His wife raised some serious objections. “Why is he going to keep a nail? What does it mean?”
“He just wants to be allowed to keep and ‘worship’ his nail from time to time. That’s all.”
“He is crazy!”
“Maybe so. But we are getting the house for half its value. So what's the problem if he wants to keep a small nail?”
The wife finally relented, the contract was signed, and Mullah Nasruddin moved out.
A month went by. One evening they heard a knock on the door. It was Nasruddin, with head bowed.
“Oh Mullah, where have you been? We were wondering about you,” lied the crooked man.
Nasruddin explained that he had come to worship his nail and the man agreed to let him into the house.
Mullah humbly walked behind the man, bowed in front of the nail, and put his hat on it.
As he was about to leave, the man questioned him. “Hey, hey, what is that doing there?"
“That's my hat.”
“Yes, but you can’t leave it in my house.”
“’course I can” said the Mullah as he headed towards the door. “It is on my nail.”
Two weeks passed before Mullah Nasruddin’s next visit.
“Ah, good morning Mullah. You have come to take back your hat, I presume.”
“No thank you, my dear friend. I have come to worship my nail.” Once again he bowed before the nail and, his worship finished, he hung a scarf with his hat and turned to leave.
The crooked man was not amused but there was nothing he could do when Nasruddin claimed he was worshipping his dead father’s nail. The man sucked the end of his moustache and persuaded himself that this would be the last time, if only because there was nothing more the mad Mullah could possibly hang on the nail. He slammed the door behind the departing pilgrim and hoped his wife wouldn’t be too angry.
A week later Mullah Nasruddin returned and bowed towards the nail. Before turning to leave he took off his coat and hung it on the nail along with the hat and the scarf.
The wife was furious and she upbraided her husband. “Now look what he’s done. He is taking advantage of our kindness. No, advantage of your weakness.”
“But what can I do?” The unhappy husband chewed at the ragged end of his moustache. “We agreed that he can do whatever he wants with his nail. But fear not, pumpkin, now the nail is full.”
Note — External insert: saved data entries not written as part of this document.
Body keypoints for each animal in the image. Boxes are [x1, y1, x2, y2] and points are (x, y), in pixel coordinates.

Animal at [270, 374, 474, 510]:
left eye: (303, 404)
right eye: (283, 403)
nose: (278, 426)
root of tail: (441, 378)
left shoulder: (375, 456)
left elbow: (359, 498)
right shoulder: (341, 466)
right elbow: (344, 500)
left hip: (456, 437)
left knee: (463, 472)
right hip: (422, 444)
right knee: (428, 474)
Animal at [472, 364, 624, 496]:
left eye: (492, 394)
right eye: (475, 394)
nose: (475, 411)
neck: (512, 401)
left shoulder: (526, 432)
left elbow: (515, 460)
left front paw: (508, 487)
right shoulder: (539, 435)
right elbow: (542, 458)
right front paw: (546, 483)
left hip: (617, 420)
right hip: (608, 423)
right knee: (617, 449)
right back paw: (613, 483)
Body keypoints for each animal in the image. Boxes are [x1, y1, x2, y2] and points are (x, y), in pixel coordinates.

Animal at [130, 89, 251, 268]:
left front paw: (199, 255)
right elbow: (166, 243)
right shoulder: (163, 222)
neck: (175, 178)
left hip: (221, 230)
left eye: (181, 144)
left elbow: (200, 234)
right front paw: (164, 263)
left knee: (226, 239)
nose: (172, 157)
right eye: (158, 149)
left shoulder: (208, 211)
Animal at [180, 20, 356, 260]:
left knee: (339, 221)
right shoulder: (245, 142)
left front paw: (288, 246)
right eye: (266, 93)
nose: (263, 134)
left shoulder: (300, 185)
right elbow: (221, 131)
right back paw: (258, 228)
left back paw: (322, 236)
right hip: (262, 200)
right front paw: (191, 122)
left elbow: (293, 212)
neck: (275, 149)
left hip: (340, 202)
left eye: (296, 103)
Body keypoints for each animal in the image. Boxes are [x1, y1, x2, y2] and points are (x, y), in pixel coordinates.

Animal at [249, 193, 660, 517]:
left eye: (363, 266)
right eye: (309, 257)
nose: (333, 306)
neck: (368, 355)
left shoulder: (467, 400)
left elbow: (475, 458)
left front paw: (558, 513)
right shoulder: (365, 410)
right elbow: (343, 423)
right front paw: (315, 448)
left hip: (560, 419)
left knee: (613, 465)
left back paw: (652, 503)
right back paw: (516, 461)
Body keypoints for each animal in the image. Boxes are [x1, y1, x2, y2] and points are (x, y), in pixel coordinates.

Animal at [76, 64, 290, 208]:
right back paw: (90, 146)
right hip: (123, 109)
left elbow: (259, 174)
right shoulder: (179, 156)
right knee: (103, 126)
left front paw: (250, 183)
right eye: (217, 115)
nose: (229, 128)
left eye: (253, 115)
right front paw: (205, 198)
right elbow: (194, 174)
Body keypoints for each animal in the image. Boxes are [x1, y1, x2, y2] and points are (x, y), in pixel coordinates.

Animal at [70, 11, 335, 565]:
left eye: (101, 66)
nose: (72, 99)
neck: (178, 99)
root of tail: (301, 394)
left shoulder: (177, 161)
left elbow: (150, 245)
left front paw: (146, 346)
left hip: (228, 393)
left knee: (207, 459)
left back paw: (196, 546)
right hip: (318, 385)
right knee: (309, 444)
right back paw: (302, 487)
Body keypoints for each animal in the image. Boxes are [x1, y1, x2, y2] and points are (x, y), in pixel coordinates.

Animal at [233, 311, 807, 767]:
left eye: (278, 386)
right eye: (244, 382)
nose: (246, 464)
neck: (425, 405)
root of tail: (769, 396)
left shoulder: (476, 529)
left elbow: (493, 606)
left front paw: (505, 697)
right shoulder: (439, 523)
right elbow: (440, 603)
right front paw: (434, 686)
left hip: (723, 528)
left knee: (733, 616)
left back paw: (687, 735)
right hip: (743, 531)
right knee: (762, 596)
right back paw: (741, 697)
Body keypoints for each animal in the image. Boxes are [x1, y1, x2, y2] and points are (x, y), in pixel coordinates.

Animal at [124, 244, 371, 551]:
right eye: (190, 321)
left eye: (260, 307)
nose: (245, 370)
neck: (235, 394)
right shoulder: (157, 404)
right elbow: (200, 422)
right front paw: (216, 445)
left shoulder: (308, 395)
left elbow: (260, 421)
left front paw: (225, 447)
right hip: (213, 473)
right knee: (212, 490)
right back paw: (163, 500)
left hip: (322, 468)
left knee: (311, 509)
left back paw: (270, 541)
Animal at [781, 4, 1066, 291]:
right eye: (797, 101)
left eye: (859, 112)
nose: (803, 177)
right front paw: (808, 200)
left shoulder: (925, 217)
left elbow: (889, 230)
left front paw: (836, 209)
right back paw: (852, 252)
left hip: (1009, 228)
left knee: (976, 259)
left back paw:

The next day, Mullah Nasruddin showed up again. The man tried to shut the door in his face when he saw who it was, but Nasruddin had already placed his foot inside – nothing was going to stop him worshipping his nail.
“Oh God. You again. I do hope this is the last time!” He tugged at the hair on his upper lip.
“Possibly” replied Nasruddin with his usual benign smile. He entered, dragging behind him the carcass of a cow and as he proceeded to hang it on his nail, the wife went mad with rage, and screamed at her husband.
“Get that out of my house or I’m leaving you!”
The husband protested vehemently, “Mullah Nasruddin, this is going too far. We cannot have that.”
“But you signed the contract, good neighbor.”
“Well, we will see about that. Let us have the council of elders make a ruling.”
Soon an assembly of all the wise men of the village had been convened, and the neighbor explained the situation while smearing the few wisps of his once bristling moustache across his upper lip, as though the sprouts hair offended him.
Mullah simply presented the contract, without uttering a word in his defense.
The wise men studied it carefully, and eventually pronounced that the Mullah was perfectly entitled to do as he wished with his nail. There is nothing in the contract that restricted how the nail should be worshipped. The case was therefore dismissed, and the neighbor went home dejected.
After long arguments with his wife and a sleepless night, he begged Mullah to buy his house back, at a bargain price. Nasruddin agreed and they moved out as quickly as possible.
Mullah was once again was able to enjoy his house and his nail, having made a tidy sum of money.